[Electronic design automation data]

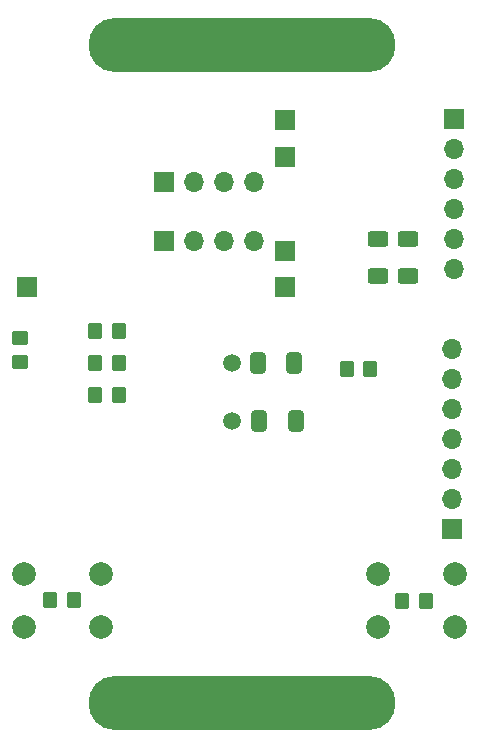
<source format=gbs>
%TF.GenerationSoftware,KiCad,Pcbnew,(6.0.6)*%
%TF.CreationDate,2022-10-28T21:49:34+08:00*%
%TF.ProjectId,KB_SmartWatch,4b425f53-6d61-4727-9457-617463682e6b,rev?*%
%TF.SameCoordinates,Original*%
%TF.FileFunction,Soldermask,Bot*%
%TF.FilePolarity,Negative*%
%FSLAX46Y46*%
G04 Gerber Fmt 4.6, Leading zero omitted, Abs format (unit mm)*
G04 Created by KiCad (PCBNEW (6.0.6)) date 2022-10-28 21:49:34*
%MOMM*%
%LPD*%
G01*
G04 APERTURE LIST*
G04 Aperture macros list*
%AMRoundRect*
0 Rectangle with rounded corners*
0 $1 Rounding radius*
0 $2 $3 $4 $5 $6 $7 $8 $9 X,Y pos of 4 corners*
0 Add a 4 corners polygon primitive as box body*
4,1,4,$2,$3,$4,$5,$6,$7,$8,$9,$2,$3,0*
0 Add four circle primitives for the rounded corners*
1,1,$1+$1,$2,$3*
1,1,$1+$1,$4,$5*
1,1,$1+$1,$6,$7*
1,1,$1+$1,$8,$9*
0 Add four rect primitives between the rounded corners*
20,1,$1+$1,$2,$3,$4,$5,0*
20,1,$1+$1,$4,$5,$6,$7,0*
20,1,$1+$1,$6,$7,$8,$9,0*
20,1,$1+$1,$8,$9,$2,$3,0*%
G04 Aperture macros list end*
%ADD10O,26.000000X4.600000*%
%ADD11RoundRect,0.250000X-0.450000X0.350000X-0.450000X-0.350000X0.450000X-0.350000X0.450000X0.350000X0*%
%ADD12R,1.700000X1.700000*%
%ADD13RoundRect,0.250000X0.350000X0.450000X-0.350000X0.450000X-0.350000X-0.450000X0.350000X-0.450000X0*%
%ADD14C,1.500000*%
%ADD15C,2.000000*%
%ADD16RoundRect,0.250000X-0.625000X0.400000X-0.625000X-0.400000X0.625000X-0.400000X0.625000X0.400000X0*%
%ADD17O,1.700000X1.700000*%
%ADD18RoundRect,0.250000X-0.350000X-0.450000X0.350000X-0.450000X0.350000X0.450000X-0.350000X0.450000X0*%
%ADD19RoundRect,0.250000X0.625000X-0.400000X0.625000X0.400000X-0.625000X0.400000X-0.625000X-0.400000X0*%
%ADD20RoundRect,0.250000X-0.412500X-0.650000X0.412500X-0.650000X0.412500X0.650000X-0.412500X0.650000X0*%
G04 APERTURE END LIST*
D10*
%TO.C,REF\u002A\u002A*%
X205600000Y-24700000D03*
%TD*%
%TO.C,REF\u002A\u002A*%
X205600000Y-80400000D03*
%TD*%
D11*
%TO.C,R12*%
X186800000Y-49500000D03*
X186800000Y-51500000D03*
%TD*%
D12*
%TO.C,J9*%
X187400000Y-45200000D03*
%TD*%
%TO.C,J6*%
X209300000Y-42100000D03*
%TD*%
D13*
%TO.C,R15*%
X221200000Y-71800000D03*
X219200000Y-71800000D03*
%TD*%
D14*
%TO.C,Y1*%
X204800000Y-56550000D03*
X204800000Y-51650000D03*
%TD*%
D15*
%TO.C,SW2*%
X217150000Y-69450000D03*
X223650000Y-69450000D03*
X217150000Y-73950000D03*
X223650000Y-73950000D03*
%TD*%
D16*
%TO.C,R10*%
X219700000Y-41150000D03*
X219700000Y-44250000D03*
%TD*%
D17*
%TO.C,J4*%
X206620000Y-36300000D03*
X204080000Y-36300000D03*
X201540000Y-36300000D03*
D12*
X199000000Y-36300000D03*
%TD*%
D13*
%TO.C,R14*%
X191400000Y-71700000D03*
X189400000Y-71700000D03*
%TD*%
%TO.C,R7*%
X195200000Y-48900000D03*
X193200000Y-48900000D03*
%TD*%
D12*
%TO.C,J3*%
X223400000Y-65640000D03*
D17*
X223400000Y-63100000D03*
X223400000Y-60560000D03*
X223400000Y-58020000D03*
X223400000Y-55480000D03*
X223400000Y-52940000D03*
X223400000Y-50400000D03*
%TD*%
D12*
%TO.C,J7*%
X209300000Y-34200000D03*
%TD*%
%TO.C,J5*%
X209300000Y-45200000D03*
%TD*%
D15*
%TO.C,SW1*%
X187150000Y-69450000D03*
X193650000Y-69450000D03*
X187150000Y-73950000D03*
X193650000Y-73950000D03*
%TD*%
D13*
%TO.C,R8*%
X195200000Y-51600000D03*
X193200000Y-51600000D03*
%TD*%
D12*
%TO.C,J1*%
X223600000Y-30950000D03*
D17*
X223600000Y-33490000D03*
X223600000Y-36030000D03*
X223600000Y-38570000D03*
X223600000Y-41110000D03*
X223600000Y-43650000D03*
%TD*%
D12*
%TO.C,J8*%
X209300000Y-31000000D03*
%TD*%
D18*
%TO.C,R13*%
X193200000Y-54300000D03*
X195200000Y-54300000D03*
%TD*%
D17*
%TO.C,J2*%
X206620000Y-41300000D03*
X204080000Y-41300000D03*
X201540000Y-41300000D03*
D12*
X199000000Y-41300000D03*
%TD*%
D18*
%TO.C,R2*%
X214500000Y-52100000D03*
X216500000Y-52100000D03*
%TD*%
D19*
%TO.C,R6*%
X217100000Y-44250000D03*
X217100000Y-41150000D03*
%TD*%
D20*
%TO.C,C2*%
X206937500Y-51600000D03*
X210062500Y-51600000D03*
%TD*%
%TO.C,C3*%
X207037500Y-56500000D03*
X210162500Y-56500000D03*
%TD*%
M02*

</source>
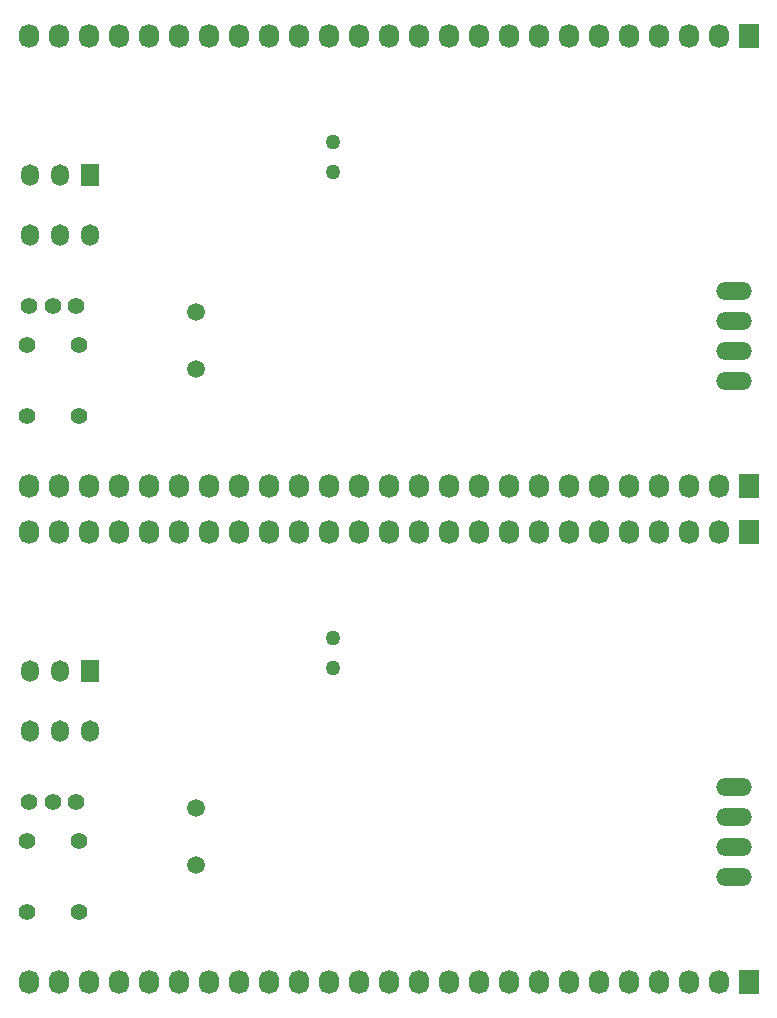
<source format=gbs>
G04 #@! TF.FileFunction,Soldermask,Bot*
%FSLAX46Y46*%
G04 Gerber Fmt 4.6, Leading zero omitted, Abs format (unit mm)*
G04 Created by KiCad (PCBNEW 4.0.7-e2-6376~58~ubuntu14.04.1) date Sat Jan 20 12:50:39 2018*
%MOMM*%
%LPD*%
G01*
G04 APERTURE LIST*
%ADD10C,0.100000*%
%ADD11R,1.524000X1.824000*%
%ADD12O,1.524000X1.824000*%
%ADD13C,1.400000*%
%ADD14O,3.014980X1.506220*%
%ADD15C,1.270000*%
%ADD16C,1.397000*%
%ADD17R,1.727200X2.032000*%
%ADD18O,1.727200X2.032000*%
%ADD19C,1.501140*%
G04 APERTURE END LIST*
D10*
D11*
X122000000Y-46000000D03*
D12*
X122000000Y-51080000D03*
X119460000Y-46000000D03*
X119460000Y-51080000D03*
X116920000Y-46000000D03*
X116920000Y-51080000D03*
D13*
X120870000Y-57060000D03*
X118870000Y-57060000D03*
X116870000Y-57060000D03*
D14*
X176530000Y-55790000D03*
X176530000Y-63410000D03*
X176530000Y-60870000D03*
X176530000Y-58330000D03*
D15*
X142600000Y-45770000D03*
X142600000Y-43230000D03*
D16*
X116690000Y-60420000D03*
X121090000Y-60420000D03*
X116690000Y-66420000D03*
X121090000Y-66420000D03*
D17*
X177800000Y-72300000D03*
D18*
X175260000Y-72300000D03*
X172720000Y-72300000D03*
X170180000Y-72300000D03*
X167640000Y-72300000D03*
X165100000Y-72300000D03*
X162560000Y-72300000D03*
X160020000Y-72300000D03*
X157480000Y-72300000D03*
X154940000Y-72300000D03*
X152400000Y-72300000D03*
X149860000Y-72300000D03*
X147320000Y-72300000D03*
X144780000Y-72300000D03*
X142240000Y-72300000D03*
X139700000Y-72300000D03*
X137160000Y-72300000D03*
X134620000Y-72300000D03*
X132080000Y-72300000D03*
X129540000Y-72300000D03*
X127000000Y-72300000D03*
X124460000Y-72300000D03*
X121920000Y-72300000D03*
X119380000Y-72300000D03*
X116840000Y-72300000D03*
D17*
X177800000Y-34200000D03*
D18*
X175260000Y-34200000D03*
X172720000Y-34200000D03*
X170180000Y-34200000D03*
X167640000Y-34200000D03*
X165100000Y-34200000D03*
X162560000Y-34200000D03*
X160020000Y-34200000D03*
X157480000Y-34200000D03*
X154940000Y-34200000D03*
X152400000Y-34200000D03*
X149860000Y-34200000D03*
X147320000Y-34200000D03*
X144780000Y-34200000D03*
X142240000Y-34200000D03*
X139700000Y-34200000D03*
X137160000Y-34200000D03*
X134620000Y-34200000D03*
X132080000Y-34200000D03*
X129540000Y-34200000D03*
X127000000Y-34200000D03*
X124460000Y-34200000D03*
X121920000Y-34200000D03*
X119380000Y-34200000D03*
X116840000Y-34200000D03*
D19*
X131000000Y-57559060D03*
X131000000Y-62440940D03*
X131000000Y-99559060D03*
X131000000Y-104440940D03*
D17*
X177800000Y-76200000D03*
D18*
X175260000Y-76200000D03*
X172720000Y-76200000D03*
X170180000Y-76200000D03*
X167640000Y-76200000D03*
X165100000Y-76200000D03*
X162560000Y-76200000D03*
X160020000Y-76200000D03*
X157480000Y-76200000D03*
X154940000Y-76200000D03*
X152400000Y-76200000D03*
X149860000Y-76200000D03*
X147320000Y-76200000D03*
X144780000Y-76200000D03*
X142240000Y-76200000D03*
X139700000Y-76200000D03*
X137160000Y-76200000D03*
X134620000Y-76200000D03*
X132080000Y-76200000D03*
X129540000Y-76200000D03*
X127000000Y-76200000D03*
X124460000Y-76200000D03*
X121920000Y-76200000D03*
X119380000Y-76200000D03*
X116840000Y-76200000D03*
D17*
X177800000Y-114300000D03*
D18*
X175260000Y-114300000D03*
X172720000Y-114300000D03*
X170180000Y-114300000D03*
X167640000Y-114300000D03*
X165100000Y-114300000D03*
X162560000Y-114300000D03*
X160020000Y-114300000D03*
X157480000Y-114300000D03*
X154940000Y-114300000D03*
X152400000Y-114300000D03*
X149860000Y-114300000D03*
X147320000Y-114300000D03*
X144780000Y-114300000D03*
X142240000Y-114300000D03*
X139700000Y-114300000D03*
X137160000Y-114300000D03*
X134620000Y-114300000D03*
X132080000Y-114300000D03*
X129540000Y-114300000D03*
X127000000Y-114300000D03*
X124460000Y-114300000D03*
X121920000Y-114300000D03*
X119380000Y-114300000D03*
X116840000Y-114300000D03*
D16*
X116690000Y-102420000D03*
X121090000Y-102420000D03*
X116690000Y-108420000D03*
X121090000Y-108420000D03*
D15*
X142600000Y-87770000D03*
X142600000Y-85230000D03*
D14*
X176530000Y-97790000D03*
X176530000Y-105410000D03*
X176530000Y-102870000D03*
X176530000Y-100330000D03*
D13*
X120870000Y-99060000D03*
X118870000Y-99060000D03*
X116870000Y-99060000D03*
D11*
X122000000Y-88000000D03*
D12*
X122000000Y-93080000D03*
X119460000Y-88000000D03*
X119460000Y-93080000D03*
X116920000Y-88000000D03*
X116920000Y-93080000D03*
M02*

</source>
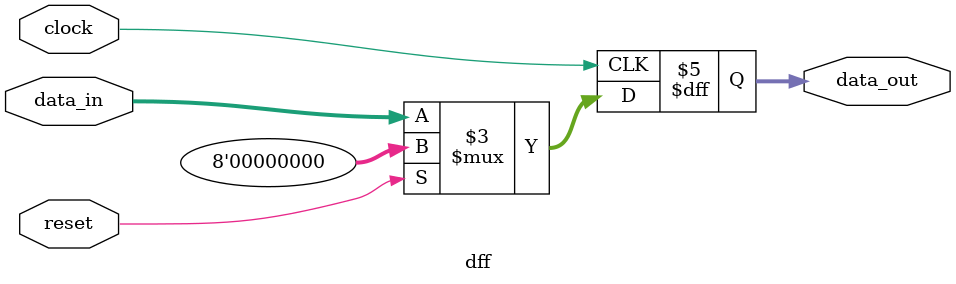
<source format=sv>
module synchronizor 
	#(
		parameter WIDTH=8,
		parameter DEPTH=4
		)
	(
	input clk, reset,
	input [WIDTH-1:0] data_in,

	output reg [WIDTH-1:0] data_out
	);
     
	wire [(DEPTH-1)*WIDTH-1:0] internal_wire;

	dff #(.WIDTH(WIDTH)) 
    dff_chain [DEPTH-1:0] (
		.clock(clk),
		.reset(reset),
		.data_in({internal_wire,data_in}),
		.data_out({data_out,internal_wire})
		);

endmodule


module dff #(parameter WIDTH=8)
	(
	input clock, reset,
	input [WIDTH-1:0] data_in,

	output reg [WIDTH-1:0] data_out
	);

	//synopsys sync_set_reset "reset"
	always @(posedge clock) begin
		if (reset) begin
			data_out 	<=	0;
		end
		else begin
			data_out 	<= 	data_in;
		end
	end

endmodule

</source>
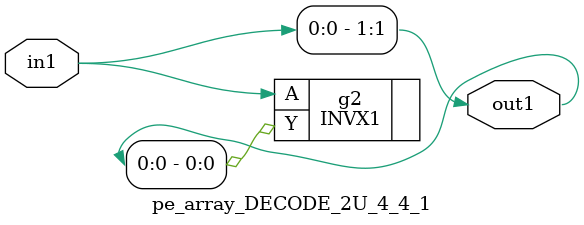
<source format=v>
`timescale 1ps / 1ps


module pe_array_DECODE_2U_4_4_1(in1, out1);
  input in1;
  output [1:0] out1;
  wire in1;
  wire [1:0] out1;
  assign out1[1] = in1;
  INVX1 g2(.A (in1), .Y (out1[0]));
endmodule



</source>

[TASK ITEM]
Once the line with "X152400000Y-34200000D03*" is found in the records above, print exactly that line and every line after it through the line with "X152400000Y-114300000D03*".

[COMPLETED TASK]
X152400000Y-34200000D03*
X149860000Y-34200000D03*
X147320000Y-34200000D03*
X144780000Y-34200000D03*
X142240000Y-34200000D03*
X139700000Y-34200000D03*
X137160000Y-34200000D03*
X134620000Y-34200000D03*
X132080000Y-34200000D03*
X129540000Y-34200000D03*
X127000000Y-34200000D03*
X124460000Y-34200000D03*
X121920000Y-34200000D03*
X119380000Y-34200000D03*
X116840000Y-34200000D03*
D19*
X131000000Y-57559060D03*
X131000000Y-62440940D03*
X131000000Y-99559060D03*
X131000000Y-104440940D03*
D17*
X177800000Y-76200000D03*
D18*
X175260000Y-76200000D03*
X172720000Y-76200000D03*
X170180000Y-76200000D03*
X167640000Y-76200000D03*
X165100000Y-76200000D03*
X162560000Y-76200000D03*
X160020000Y-76200000D03*
X157480000Y-76200000D03*
X154940000Y-76200000D03*
X152400000Y-76200000D03*
X149860000Y-76200000D03*
X147320000Y-76200000D03*
X144780000Y-76200000D03*
X142240000Y-76200000D03*
X139700000Y-76200000D03*
X137160000Y-76200000D03*
X134620000Y-76200000D03*
X132080000Y-76200000D03*
X129540000Y-76200000D03*
X127000000Y-76200000D03*
X124460000Y-76200000D03*
X121920000Y-76200000D03*
X119380000Y-76200000D03*
X116840000Y-76200000D03*
D17*
X177800000Y-114300000D03*
D18*
X175260000Y-114300000D03*
X172720000Y-114300000D03*
X170180000Y-114300000D03*
X167640000Y-114300000D03*
X165100000Y-114300000D03*
X162560000Y-114300000D03*
X160020000Y-114300000D03*
X157480000Y-114300000D03*
X154940000Y-114300000D03*
X152400000Y-114300000D03*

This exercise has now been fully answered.